**WHAT TO DO:** Give the data back exactly. Leave out any images.

··········

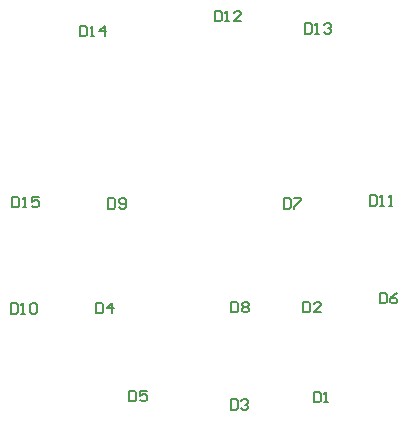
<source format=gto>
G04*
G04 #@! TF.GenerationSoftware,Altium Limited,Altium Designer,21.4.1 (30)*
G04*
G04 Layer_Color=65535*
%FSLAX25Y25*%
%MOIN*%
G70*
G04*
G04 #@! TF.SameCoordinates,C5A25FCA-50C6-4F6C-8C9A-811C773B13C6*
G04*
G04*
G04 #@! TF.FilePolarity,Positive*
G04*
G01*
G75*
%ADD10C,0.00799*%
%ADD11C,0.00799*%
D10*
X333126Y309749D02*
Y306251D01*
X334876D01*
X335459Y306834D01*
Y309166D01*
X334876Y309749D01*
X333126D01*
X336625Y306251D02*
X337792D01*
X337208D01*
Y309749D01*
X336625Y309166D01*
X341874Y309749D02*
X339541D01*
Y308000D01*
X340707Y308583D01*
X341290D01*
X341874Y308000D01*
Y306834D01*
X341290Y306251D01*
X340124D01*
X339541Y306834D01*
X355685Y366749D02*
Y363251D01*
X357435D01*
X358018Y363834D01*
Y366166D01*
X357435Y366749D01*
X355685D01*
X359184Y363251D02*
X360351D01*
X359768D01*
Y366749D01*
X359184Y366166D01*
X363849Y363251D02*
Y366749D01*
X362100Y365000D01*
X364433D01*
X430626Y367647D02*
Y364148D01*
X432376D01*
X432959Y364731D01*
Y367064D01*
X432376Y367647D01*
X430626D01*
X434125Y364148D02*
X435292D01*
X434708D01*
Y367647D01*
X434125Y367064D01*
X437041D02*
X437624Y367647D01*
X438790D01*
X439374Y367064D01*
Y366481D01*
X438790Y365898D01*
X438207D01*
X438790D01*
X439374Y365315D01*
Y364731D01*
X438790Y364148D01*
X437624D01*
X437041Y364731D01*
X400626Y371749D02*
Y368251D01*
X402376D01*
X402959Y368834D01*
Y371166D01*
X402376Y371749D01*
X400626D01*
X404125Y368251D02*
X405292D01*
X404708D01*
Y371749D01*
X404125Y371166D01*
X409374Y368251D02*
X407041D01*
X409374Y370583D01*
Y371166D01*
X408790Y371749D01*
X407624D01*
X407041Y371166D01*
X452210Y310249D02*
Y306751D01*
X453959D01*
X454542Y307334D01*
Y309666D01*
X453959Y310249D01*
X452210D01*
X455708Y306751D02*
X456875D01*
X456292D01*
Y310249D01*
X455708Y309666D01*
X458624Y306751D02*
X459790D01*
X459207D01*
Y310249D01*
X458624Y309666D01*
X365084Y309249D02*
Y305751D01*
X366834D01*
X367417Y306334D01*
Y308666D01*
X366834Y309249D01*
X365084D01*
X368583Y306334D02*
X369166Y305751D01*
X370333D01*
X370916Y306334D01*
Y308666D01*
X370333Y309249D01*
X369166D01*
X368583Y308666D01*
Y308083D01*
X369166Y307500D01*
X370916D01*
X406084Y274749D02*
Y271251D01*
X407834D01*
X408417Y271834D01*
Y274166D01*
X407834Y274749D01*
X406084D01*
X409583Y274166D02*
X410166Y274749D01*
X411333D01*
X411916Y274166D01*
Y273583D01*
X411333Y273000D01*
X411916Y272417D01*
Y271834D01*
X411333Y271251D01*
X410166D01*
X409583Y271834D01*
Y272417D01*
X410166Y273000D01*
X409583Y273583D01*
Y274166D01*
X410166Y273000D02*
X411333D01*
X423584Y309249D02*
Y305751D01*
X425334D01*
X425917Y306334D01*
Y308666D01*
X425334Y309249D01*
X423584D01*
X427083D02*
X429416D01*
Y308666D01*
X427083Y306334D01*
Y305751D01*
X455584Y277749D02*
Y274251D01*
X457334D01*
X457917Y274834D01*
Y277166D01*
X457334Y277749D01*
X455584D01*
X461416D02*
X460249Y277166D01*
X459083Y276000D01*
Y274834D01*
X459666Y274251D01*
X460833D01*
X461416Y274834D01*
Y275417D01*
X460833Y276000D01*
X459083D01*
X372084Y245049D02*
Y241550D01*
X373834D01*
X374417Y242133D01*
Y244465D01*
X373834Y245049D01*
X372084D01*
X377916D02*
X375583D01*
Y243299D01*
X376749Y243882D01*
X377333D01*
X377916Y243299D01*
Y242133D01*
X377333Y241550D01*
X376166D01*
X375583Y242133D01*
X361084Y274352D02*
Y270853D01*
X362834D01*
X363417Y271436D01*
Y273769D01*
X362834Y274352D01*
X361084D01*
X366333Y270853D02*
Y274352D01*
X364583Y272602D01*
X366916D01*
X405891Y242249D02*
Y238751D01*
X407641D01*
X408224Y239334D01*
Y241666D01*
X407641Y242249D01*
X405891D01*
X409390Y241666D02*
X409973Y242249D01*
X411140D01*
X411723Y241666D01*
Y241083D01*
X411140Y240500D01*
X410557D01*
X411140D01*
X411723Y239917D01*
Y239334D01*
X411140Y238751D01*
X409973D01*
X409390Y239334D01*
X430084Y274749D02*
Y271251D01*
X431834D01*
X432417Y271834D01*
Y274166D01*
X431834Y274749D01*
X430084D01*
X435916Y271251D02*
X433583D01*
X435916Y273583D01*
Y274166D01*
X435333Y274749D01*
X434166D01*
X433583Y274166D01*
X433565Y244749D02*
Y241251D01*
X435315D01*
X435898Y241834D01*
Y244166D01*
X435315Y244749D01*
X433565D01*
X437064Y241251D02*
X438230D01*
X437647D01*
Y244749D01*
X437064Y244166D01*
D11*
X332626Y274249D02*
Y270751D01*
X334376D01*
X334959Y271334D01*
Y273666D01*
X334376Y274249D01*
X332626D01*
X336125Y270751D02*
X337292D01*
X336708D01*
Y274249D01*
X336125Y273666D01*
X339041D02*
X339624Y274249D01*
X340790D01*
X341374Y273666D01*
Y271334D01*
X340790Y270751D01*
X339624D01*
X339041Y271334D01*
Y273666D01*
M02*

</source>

··········

**RESPONSE:**
<source format=gto>
G04*
G04 #@! TF.GenerationSoftware,Altium Limited,Altium Designer,21.4.1 (30)*
G04*
G04 Layer_Color=65535*
%FSLAX25Y25*%
%MOIN*%
G70*
G04*
G04 #@! TF.SameCoordinates,C5A25FCA-50C6-4F6C-8C9A-811C773B13C6*
G04*
G04*
G04 #@! TF.FilePolarity,Positive*
G04*
G01*
G75*
%ADD10C,0.00799*%
%ADD11C,0.00799*%
D10*
X333126Y309749D02*
Y306251D01*
X334876D01*
X335459Y306834D01*
Y309166D01*
X334876Y309749D01*
X333126D01*
X336625Y306251D02*
X337792D01*
X337208D01*
Y309749D01*
X336625Y309166D01*
X341874Y309749D02*
X339541D01*
Y308000D01*
X340707Y308583D01*
X341290D01*
X341874Y308000D01*
Y306834D01*
X341290Y306251D01*
X340124D01*
X339541Y306834D01*
X355685Y366749D02*
Y363251D01*
X357435D01*
X358018Y363834D01*
Y366166D01*
X357435Y366749D01*
X355685D01*
X359184Y363251D02*
X360351D01*
X359768D01*
Y366749D01*
X359184Y366166D01*
X363849Y363251D02*
Y366749D01*
X362100Y365000D01*
X364433D01*
X430626Y367647D02*
Y364148D01*
X432376D01*
X432959Y364731D01*
Y367064D01*
X432376Y367647D01*
X430626D01*
X434125Y364148D02*
X435292D01*
X434708D01*
Y367647D01*
X434125Y367064D01*
X437041D02*
X437624Y367647D01*
X438790D01*
X439374Y367064D01*
Y366481D01*
X438790Y365898D01*
X438207D01*
X438790D01*
X439374Y365315D01*
Y364731D01*
X438790Y364148D01*
X437624D01*
X437041Y364731D01*
X400626Y371749D02*
Y368251D01*
X402376D01*
X402959Y368834D01*
Y371166D01*
X402376Y371749D01*
X400626D01*
X404125Y368251D02*
X405292D01*
X404708D01*
Y371749D01*
X404125Y371166D01*
X409374Y368251D02*
X407041D01*
X409374Y370583D01*
Y371166D01*
X408790Y371749D01*
X407624D01*
X407041Y371166D01*
X452210Y310249D02*
Y306751D01*
X453959D01*
X454542Y307334D01*
Y309666D01*
X453959Y310249D01*
X452210D01*
X455708Y306751D02*
X456875D01*
X456292D01*
Y310249D01*
X455708Y309666D01*
X458624Y306751D02*
X459790D01*
X459207D01*
Y310249D01*
X458624Y309666D01*
X365084Y309249D02*
Y305751D01*
X366834D01*
X367417Y306334D01*
Y308666D01*
X366834Y309249D01*
X365084D01*
X368583Y306334D02*
X369166Y305751D01*
X370333D01*
X370916Y306334D01*
Y308666D01*
X370333Y309249D01*
X369166D01*
X368583Y308666D01*
Y308083D01*
X369166Y307500D01*
X370916D01*
X406084Y274749D02*
Y271251D01*
X407834D01*
X408417Y271834D01*
Y274166D01*
X407834Y274749D01*
X406084D01*
X409583Y274166D02*
X410166Y274749D01*
X411333D01*
X411916Y274166D01*
Y273583D01*
X411333Y273000D01*
X411916Y272417D01*
Y271834D01*
X411333Y271251D01*
X410166D01*
X409583Y271834D01*
Y272417D01*
X410166Y273000D01*
X409583Y273583D01*
Y274166D01*
X410166Y273000D02*
X411333D01*
X423584Y309249D02*
Y305751D01*
X425334D01*
X425917Y306334D01*
Y308666D01*
X425334Y309249D01*
X423584D01*
X427083D02*
X429416D01*
Y308666D01*
X427083Y306334D01*
Y305751D01*
X455584Y277749D02*
Y274251D01*
X457334D01*
X457917Y274834D01*
Y277166D01*
X457334Y277749D01*
X455584D01*
X461416D02*
X460249Y277166D01*
X459083Y276000D01*
Y274834D01*
X459666Y274251D01*
X460833D01*
X461416Y274834D01*
Y275417D01*
X460833Y276000D01*
X459083D01*
X372084Y245049D02*
Y241550D01*
X373834D01*
X374417Y242133D01*
Y244465D01*
X373834Y245049D01*
X372084D01*
X377916D02*
X375583D01*
Y243299D01*
X376749Y243882D01*
X377333D01*
X377916Y243299D01*
Y242133D01*
X377333Y241550D01*
X376166D01*
X375583Y242133D01*
X361084Y274352D02*
Y270853D01*
X362834D01*
X363417Y271436D01*
Y273769D01*
X362834Y274352D01*
X361084D01*
X366333Y270853D02*
Y274352D01*
X364583Y272602D01*
X366916D01*
X405891Y242249D02*
Y238751D01*
X407641D01*
X408224Y239334D01*
Y241666D01*
X407641Y242249D01*
X405891D01*
X409390Y241666D02*
X409973Y242249D01*
X411140D01*
X411723Y241666D01*
Y241083D01*
X411140Y240500D01*
X410557D01*
X411140D01*
X411723Y239917D01*
Y239334D01*
X411140Y238751D01*
X409973D01*
X409390Y239334D01*
X430084Y274749D02*
Y271251D01*
X431834D01*
X432417Y271834D01*
Y274166D01*
X431834Y274749D01*
X430084D01*
X435916Y271251D02*
X433583D01*
X435916Y273583D01*
Y274166D01*
X435333Y274749D01*
X434166D01*
X433583Y274166D01*
X433565Y244749D02*
Y241251D01*
X435315D01*
X435898Y241834D01*
Y244166D01*
X435315Y244749D01*
X433565D01*
X437064Y241251D02*
X438230D01*
X437647D01*
Y244749D01*
X437064Y244166D01*
D11*
X332626Y274249D02*
Y270751D01*
X334376D01*
X334959Y271334D01*
Y273666D01*
X334376Y274249D01*
X332626D01*
X336125Y270751D02*
X337292D01*
X336708D01*
Y274249D01*
X336125Y273666D01*
X339041D02*
X339624Y274249D01*
X340790D01*
X341374Y273666D01*
Y271334D01*
X340790Y270751D01*
X339624D01*
X339041Y271334D01*
Y273666D01*
M02*

</source>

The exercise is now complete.